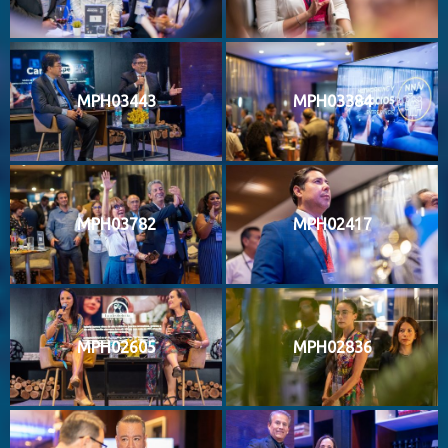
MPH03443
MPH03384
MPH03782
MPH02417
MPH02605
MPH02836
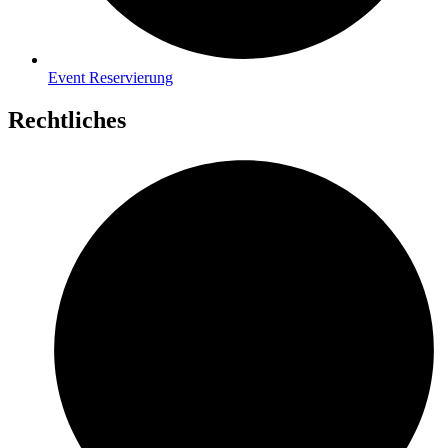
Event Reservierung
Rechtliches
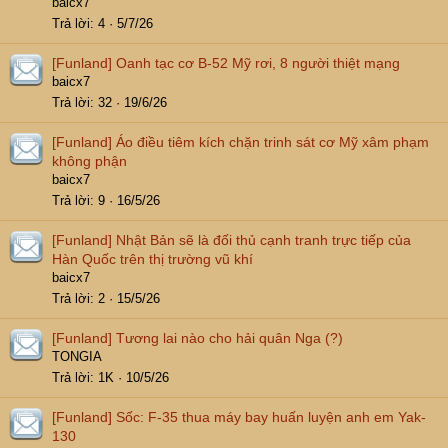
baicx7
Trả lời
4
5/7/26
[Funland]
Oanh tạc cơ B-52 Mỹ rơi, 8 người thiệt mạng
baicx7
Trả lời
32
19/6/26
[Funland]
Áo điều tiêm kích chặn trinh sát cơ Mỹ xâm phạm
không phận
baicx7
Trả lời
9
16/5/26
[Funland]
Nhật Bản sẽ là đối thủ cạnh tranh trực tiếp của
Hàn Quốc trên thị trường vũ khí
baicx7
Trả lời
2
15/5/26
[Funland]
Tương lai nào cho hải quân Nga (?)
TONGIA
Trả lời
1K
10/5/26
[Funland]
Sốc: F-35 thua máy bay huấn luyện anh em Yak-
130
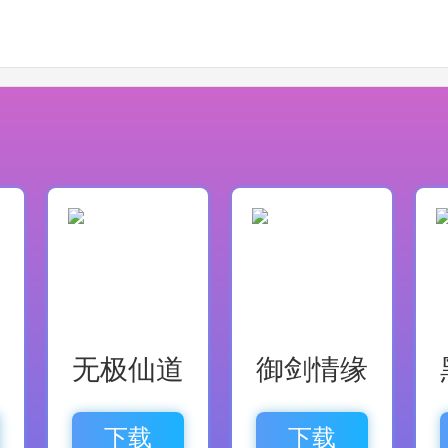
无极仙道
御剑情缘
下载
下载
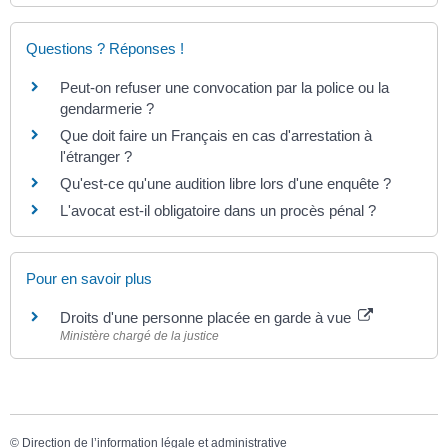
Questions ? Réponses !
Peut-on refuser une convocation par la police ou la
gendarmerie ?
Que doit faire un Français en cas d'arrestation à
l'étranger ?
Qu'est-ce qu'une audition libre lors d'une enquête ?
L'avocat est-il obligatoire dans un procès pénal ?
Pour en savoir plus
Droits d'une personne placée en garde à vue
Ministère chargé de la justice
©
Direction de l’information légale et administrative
--
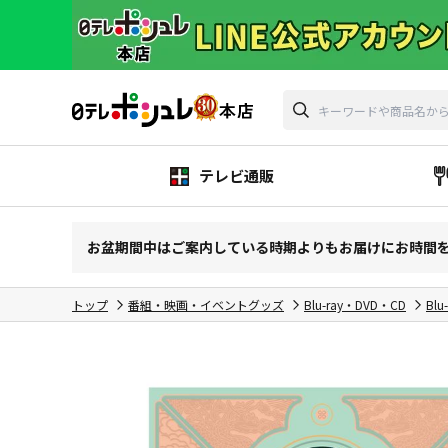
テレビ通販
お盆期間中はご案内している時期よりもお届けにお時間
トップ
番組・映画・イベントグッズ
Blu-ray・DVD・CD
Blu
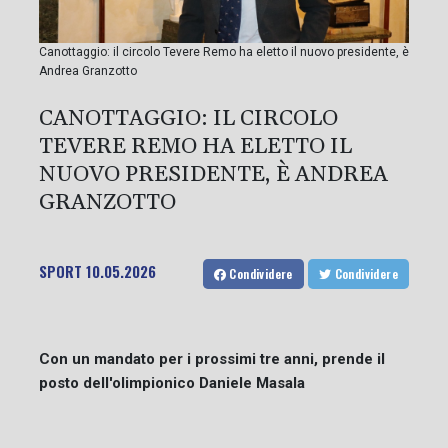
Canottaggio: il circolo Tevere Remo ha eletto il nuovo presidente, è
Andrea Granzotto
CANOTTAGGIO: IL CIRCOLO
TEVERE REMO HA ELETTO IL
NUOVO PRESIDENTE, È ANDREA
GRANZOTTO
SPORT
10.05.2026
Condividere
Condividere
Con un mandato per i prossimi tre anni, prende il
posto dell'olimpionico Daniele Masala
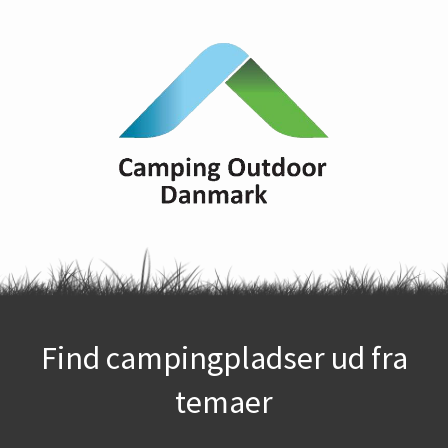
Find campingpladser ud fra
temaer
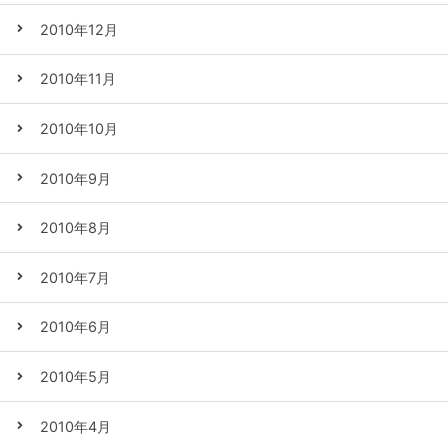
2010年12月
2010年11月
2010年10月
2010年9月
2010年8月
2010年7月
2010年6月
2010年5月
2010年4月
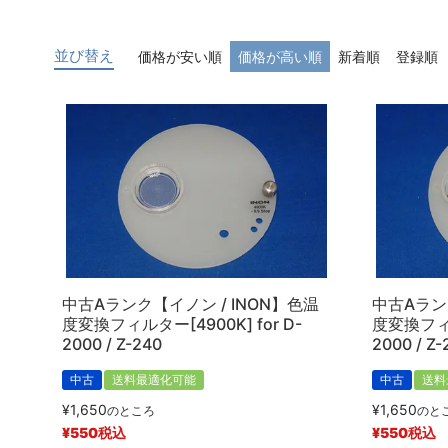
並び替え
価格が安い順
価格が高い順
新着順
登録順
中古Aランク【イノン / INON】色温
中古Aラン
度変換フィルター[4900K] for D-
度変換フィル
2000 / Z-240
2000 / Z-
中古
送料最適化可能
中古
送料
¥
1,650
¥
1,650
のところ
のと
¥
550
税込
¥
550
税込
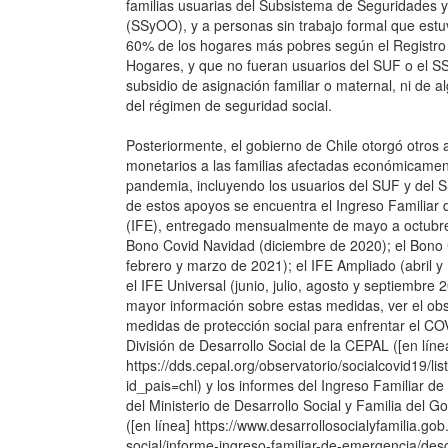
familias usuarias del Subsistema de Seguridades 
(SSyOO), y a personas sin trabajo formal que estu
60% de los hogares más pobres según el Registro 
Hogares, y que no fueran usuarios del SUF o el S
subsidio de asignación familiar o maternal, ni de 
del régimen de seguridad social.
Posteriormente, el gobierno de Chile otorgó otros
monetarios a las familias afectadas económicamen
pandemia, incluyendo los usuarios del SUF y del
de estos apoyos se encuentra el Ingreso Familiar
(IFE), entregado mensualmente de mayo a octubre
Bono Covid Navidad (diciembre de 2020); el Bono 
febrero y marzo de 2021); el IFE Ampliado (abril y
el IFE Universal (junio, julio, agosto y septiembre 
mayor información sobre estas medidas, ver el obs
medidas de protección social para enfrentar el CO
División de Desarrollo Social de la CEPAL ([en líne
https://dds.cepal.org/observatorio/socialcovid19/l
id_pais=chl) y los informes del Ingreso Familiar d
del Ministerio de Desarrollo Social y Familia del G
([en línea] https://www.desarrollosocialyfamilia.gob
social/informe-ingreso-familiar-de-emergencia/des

**Problem to solve**
Go through the entries and report every line with the string "familias".

**Solution to this exercise**
familias usuarias del Subsistema de Seguridades 
monetarios a las familias afectadas económicamen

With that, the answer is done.